Thursday, May 06, 2010

Nitin Nohria, HBS Dean-designate

The process adopted for the selection of Nohria as Dean, HBS, is interesting. Harvard President Drew Faust consulted a 12-member advisory committee of faculty from HBS and three other academics from Harvard. Around 30 other members of HBS also shared their views with her. Faust also spoke to Harvard alumni and figures from the world of business. It is interesting that faculty at HBS itself had a dominant say in the selection of the Dean.

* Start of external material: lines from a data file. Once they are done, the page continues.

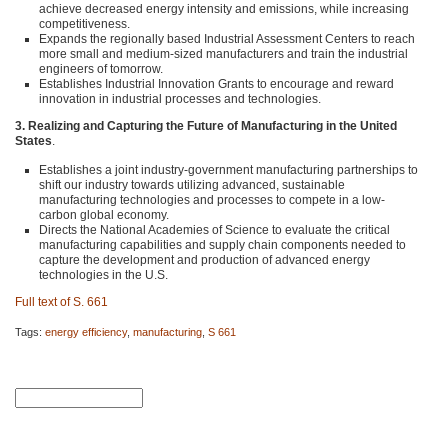
achieve decreased energy intensity and emissions, while increasing
competitiveness.
Expands the regionally based Industrial Assessment Centers to reach
more small and medium-sized manufacturers and train the industrial
engineers of tomorrow.
Establishes Industrial Innovation Grants to encourage and reward
innovation in industrial processes and technologies.
3. Realizing and Capturing the Future of Manufacturing in the United
States
.
Establishes a joint industry-government manufacturing partnerships to
shift our industry towards utilizing advanced, sustainable
manufacturing technologies and processes to compete in a low-
carbon global economy.
Directs the National Academies of Science to evaluate the critical
manufacturing capabilities and supply chain components needed to
capture the development and production of advanced energy
technologies in the U.S.
Full text of S. 661
Tags:
energy efficiency
,
manufacturing
,
S 661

I have wondered why it is that academics, who are employees of an institution, are consulted when it comes to selecting a leader. In the corporate world, you don't select a CEO by soliciting the preferences of VPs and GMs. I guess the reason is that academics are best motivated only when they have a clear sense of ownership in the institution. They can't be given this sense through stock options. Instead, they are giving a say in decision-making in administrative as well as academic matters.

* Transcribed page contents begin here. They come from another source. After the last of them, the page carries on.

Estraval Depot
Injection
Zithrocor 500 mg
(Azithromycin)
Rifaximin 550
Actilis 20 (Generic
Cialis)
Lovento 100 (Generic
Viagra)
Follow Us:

Stefan Stern, writing in the FT blog, thinks that Nohria's appointment may have to do with his focus on ethics and his questioning the traditional b-school focus on shareholder value:
Together with his colleague Rakesh Khurana, Prof Nohria has challenged the orthodoxy that claimed there was little wrong with the conventional MBA syllabus or with the approach taken by the élite business schools. Both of these things played a part in contributing to the over-confident mentality which dominated business and finance, and which led to the great financial crisis. By appointing Prof Nohria, Harvard University has signalled that it is not frightened of debate, or reform - indeed, it wants to play a leading role in both these activities.
Along with Khurana, Nohria has championed the equivalent of the Hippocratic oath for MBAs, whereby they pledge to commit themselves to a code of ethics. I don't see that the Hippocratic oath has done a great deal for standards of doctors, especially those who have invested heavily in capitation fees. So, I am not sure what such an oath will do for corporate managers.

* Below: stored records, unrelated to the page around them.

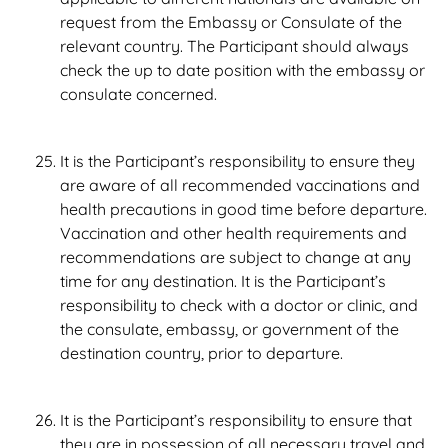
request from the Embassy or Consulate of the
relevant country. The Participant should always
check the up to date position with the embassy or
consulate concerned.
It is the Participant’s responsibility to ensure they
are aware of all recommended vaccinations and
health precautions in good time before departure.
Vaccination and other health requirements and
recommendations are subject to change at any
time for any destination. It is the Participant’s
responsibility to check with a doctor or clinic, and
the consulate, embassy, or government of the
destination country, prior to departure.
It is the Participant’s responsibility to ensure that
they are in possession of all necessary travel and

I do believe that the MBA curriculum needs big changes. But not quite in the way it is suggested above. I cannot see much purpose in loading it with ethics courses- and, certainly, I would question the presumption that faculty teaching such courses are any more 'ethical' than others. My own preference is for introducing more liberal arts courses and downgrading the repetition of 'hard' courses in accounting, finance, operations, etc

It will be interesting to see what changes Nohria rings in. As the FT blog points out, his expertise in organisational behaviour should be useful- there's a lot of 'behaviour' from colleagues he will have to take in his stride.